Find the lines holding the string "macros" in the data, then copy all of them.

▶

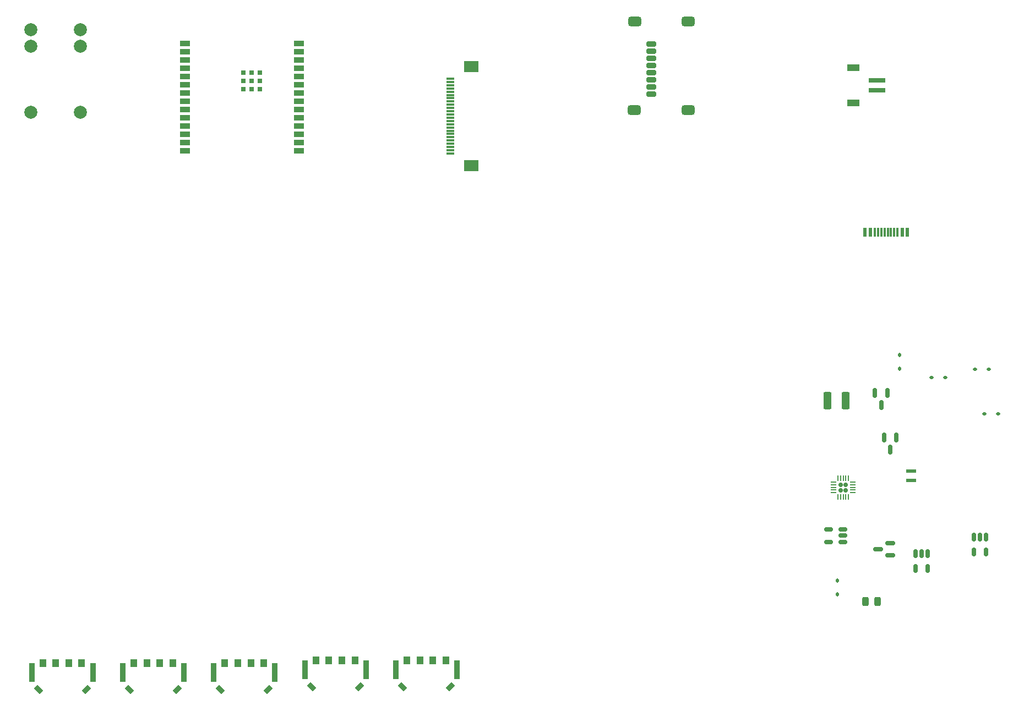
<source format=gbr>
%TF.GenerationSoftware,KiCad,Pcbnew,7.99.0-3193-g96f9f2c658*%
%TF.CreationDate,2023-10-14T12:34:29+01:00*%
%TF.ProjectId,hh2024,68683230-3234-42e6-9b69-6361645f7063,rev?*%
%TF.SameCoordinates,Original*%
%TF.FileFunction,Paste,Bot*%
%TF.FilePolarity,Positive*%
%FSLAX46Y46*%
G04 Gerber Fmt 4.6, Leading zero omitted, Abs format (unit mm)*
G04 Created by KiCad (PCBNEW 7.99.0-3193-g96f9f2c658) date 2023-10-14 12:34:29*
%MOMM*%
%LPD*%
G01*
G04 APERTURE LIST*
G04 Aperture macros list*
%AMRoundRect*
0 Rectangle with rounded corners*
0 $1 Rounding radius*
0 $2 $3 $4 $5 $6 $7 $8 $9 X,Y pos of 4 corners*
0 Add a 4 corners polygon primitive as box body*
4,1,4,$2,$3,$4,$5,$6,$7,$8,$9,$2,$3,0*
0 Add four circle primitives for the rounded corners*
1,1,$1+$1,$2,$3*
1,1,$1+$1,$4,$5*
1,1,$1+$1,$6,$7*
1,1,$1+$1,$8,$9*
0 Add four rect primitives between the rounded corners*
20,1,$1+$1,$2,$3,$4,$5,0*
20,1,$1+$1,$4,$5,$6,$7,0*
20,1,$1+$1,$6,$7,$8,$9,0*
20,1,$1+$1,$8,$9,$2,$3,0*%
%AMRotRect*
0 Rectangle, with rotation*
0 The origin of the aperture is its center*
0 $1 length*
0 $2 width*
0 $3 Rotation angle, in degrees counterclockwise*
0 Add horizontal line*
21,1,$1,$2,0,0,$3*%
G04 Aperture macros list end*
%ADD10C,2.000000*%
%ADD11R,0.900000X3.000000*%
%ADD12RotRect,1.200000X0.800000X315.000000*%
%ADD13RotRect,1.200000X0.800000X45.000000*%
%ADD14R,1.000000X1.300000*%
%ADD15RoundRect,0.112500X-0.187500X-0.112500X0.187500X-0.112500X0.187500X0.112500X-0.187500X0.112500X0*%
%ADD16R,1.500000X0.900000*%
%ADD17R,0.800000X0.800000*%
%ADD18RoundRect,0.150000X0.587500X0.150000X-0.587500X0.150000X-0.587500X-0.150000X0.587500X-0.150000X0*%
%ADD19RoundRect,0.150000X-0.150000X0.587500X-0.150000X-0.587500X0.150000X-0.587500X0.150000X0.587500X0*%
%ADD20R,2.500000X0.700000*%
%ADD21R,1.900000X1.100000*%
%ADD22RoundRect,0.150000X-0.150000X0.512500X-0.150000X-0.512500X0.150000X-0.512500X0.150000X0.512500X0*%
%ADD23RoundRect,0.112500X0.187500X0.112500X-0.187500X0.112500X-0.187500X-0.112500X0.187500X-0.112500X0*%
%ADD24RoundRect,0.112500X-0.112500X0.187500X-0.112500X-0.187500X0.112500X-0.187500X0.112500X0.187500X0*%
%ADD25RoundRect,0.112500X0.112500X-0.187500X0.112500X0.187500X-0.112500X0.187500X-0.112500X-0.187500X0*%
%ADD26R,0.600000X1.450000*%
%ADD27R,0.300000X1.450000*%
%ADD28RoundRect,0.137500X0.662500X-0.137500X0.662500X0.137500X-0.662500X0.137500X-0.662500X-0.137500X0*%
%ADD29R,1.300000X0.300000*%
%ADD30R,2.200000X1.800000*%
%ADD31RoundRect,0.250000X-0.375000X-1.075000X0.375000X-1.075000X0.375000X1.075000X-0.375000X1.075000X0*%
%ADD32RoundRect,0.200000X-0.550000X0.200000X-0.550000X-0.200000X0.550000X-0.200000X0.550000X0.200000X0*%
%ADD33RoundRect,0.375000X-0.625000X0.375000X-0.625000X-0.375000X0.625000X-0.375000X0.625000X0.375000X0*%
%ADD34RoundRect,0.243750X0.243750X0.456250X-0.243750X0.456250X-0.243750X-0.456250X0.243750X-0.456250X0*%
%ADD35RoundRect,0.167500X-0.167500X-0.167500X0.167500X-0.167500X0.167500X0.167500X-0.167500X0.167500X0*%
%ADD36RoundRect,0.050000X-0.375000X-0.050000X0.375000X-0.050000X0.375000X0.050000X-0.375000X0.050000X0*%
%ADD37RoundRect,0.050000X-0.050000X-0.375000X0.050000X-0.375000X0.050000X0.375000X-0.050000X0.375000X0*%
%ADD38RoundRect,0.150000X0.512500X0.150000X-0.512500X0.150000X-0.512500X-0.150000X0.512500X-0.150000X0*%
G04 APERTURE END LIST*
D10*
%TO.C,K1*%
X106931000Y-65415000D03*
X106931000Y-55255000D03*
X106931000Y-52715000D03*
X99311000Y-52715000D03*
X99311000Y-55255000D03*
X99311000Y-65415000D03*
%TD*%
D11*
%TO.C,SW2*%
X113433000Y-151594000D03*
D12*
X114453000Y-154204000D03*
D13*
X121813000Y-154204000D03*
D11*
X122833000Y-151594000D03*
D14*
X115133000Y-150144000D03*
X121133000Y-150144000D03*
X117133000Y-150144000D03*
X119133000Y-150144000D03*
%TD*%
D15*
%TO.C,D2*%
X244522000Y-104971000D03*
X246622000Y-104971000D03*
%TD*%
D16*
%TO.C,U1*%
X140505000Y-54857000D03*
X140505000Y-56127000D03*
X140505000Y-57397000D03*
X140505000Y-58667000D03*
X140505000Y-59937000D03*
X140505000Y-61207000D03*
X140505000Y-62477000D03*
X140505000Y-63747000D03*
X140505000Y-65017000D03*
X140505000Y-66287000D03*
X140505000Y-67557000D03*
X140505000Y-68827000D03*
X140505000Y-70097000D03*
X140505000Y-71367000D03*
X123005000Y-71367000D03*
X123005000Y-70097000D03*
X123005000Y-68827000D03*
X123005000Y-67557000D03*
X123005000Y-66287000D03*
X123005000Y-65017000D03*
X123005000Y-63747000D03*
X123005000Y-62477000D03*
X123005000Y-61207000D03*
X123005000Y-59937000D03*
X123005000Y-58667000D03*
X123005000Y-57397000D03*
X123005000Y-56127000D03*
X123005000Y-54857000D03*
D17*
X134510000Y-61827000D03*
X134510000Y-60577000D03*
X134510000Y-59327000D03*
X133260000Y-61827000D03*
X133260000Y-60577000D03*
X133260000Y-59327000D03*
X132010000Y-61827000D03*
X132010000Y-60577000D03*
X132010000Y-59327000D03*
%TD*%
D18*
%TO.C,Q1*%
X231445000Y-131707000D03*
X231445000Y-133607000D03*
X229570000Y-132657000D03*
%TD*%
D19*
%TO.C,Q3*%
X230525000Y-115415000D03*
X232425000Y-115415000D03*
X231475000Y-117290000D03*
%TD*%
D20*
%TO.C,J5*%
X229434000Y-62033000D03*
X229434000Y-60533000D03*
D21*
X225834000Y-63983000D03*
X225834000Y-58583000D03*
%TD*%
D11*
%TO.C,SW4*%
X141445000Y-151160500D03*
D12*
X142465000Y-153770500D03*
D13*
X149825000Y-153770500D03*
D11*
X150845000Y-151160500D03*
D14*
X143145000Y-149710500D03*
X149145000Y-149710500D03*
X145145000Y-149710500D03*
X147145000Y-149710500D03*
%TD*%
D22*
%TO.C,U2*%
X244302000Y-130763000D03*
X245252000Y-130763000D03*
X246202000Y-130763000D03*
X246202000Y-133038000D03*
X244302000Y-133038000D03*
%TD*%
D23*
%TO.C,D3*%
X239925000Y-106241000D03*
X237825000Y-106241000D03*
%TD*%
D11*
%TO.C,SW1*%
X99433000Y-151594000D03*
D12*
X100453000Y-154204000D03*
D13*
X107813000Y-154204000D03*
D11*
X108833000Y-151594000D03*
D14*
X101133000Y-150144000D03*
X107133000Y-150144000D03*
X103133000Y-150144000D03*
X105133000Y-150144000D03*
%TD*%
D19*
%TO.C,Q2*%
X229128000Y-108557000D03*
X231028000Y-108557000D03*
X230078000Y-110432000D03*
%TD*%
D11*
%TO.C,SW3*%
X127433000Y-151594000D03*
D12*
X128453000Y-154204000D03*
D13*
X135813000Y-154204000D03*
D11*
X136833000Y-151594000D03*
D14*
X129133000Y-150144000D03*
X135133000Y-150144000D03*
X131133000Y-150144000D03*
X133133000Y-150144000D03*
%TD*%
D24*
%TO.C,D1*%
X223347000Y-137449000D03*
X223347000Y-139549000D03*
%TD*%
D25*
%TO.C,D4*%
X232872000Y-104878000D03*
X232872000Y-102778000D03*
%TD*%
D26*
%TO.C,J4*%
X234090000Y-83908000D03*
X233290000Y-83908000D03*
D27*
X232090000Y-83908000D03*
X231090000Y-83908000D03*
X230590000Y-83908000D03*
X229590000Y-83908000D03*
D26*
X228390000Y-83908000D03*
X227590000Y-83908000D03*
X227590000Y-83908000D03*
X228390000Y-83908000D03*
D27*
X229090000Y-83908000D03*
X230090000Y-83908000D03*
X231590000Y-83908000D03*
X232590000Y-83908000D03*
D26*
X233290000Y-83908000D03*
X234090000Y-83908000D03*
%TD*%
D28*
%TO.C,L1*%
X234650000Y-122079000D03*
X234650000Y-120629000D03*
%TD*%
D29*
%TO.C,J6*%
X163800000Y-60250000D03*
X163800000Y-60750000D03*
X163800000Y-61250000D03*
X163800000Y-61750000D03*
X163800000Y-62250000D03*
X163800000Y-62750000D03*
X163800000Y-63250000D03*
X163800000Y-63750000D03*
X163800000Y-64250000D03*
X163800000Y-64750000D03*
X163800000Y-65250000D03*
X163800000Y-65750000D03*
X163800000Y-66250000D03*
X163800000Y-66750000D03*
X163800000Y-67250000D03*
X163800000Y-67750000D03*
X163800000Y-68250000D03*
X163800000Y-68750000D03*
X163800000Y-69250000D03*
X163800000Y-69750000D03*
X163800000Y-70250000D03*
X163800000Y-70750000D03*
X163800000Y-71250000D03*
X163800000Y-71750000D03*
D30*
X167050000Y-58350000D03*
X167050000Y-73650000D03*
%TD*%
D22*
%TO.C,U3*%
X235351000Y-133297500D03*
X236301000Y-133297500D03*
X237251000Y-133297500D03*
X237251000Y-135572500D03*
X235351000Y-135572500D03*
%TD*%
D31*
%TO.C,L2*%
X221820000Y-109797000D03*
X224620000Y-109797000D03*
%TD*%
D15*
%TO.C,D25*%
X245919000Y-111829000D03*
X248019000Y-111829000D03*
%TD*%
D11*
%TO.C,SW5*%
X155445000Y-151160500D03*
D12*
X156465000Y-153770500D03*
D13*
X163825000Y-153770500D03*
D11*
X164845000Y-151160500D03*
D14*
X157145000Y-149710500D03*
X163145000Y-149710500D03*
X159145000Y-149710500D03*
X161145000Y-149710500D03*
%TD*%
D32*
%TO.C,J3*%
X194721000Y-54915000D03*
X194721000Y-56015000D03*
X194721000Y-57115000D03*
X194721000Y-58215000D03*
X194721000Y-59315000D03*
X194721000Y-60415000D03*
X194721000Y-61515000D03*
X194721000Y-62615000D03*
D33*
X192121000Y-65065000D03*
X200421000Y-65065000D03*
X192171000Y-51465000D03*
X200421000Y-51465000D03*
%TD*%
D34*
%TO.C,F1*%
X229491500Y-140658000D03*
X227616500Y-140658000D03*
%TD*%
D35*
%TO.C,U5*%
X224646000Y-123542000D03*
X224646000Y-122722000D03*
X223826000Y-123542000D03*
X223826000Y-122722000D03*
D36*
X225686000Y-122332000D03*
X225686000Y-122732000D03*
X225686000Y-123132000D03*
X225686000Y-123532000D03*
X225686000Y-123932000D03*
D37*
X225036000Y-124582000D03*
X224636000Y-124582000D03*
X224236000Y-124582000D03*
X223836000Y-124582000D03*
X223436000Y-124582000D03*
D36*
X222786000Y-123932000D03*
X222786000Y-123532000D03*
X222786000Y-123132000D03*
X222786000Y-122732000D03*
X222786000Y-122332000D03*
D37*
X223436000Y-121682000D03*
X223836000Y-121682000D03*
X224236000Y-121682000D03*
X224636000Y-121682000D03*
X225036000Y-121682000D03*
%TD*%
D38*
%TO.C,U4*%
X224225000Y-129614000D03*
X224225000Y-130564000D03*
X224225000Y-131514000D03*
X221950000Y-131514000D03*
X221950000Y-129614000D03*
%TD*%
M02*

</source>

◀

■ **Expected answer**
G04 Aperture macros list*
G04 Aperture macros list end*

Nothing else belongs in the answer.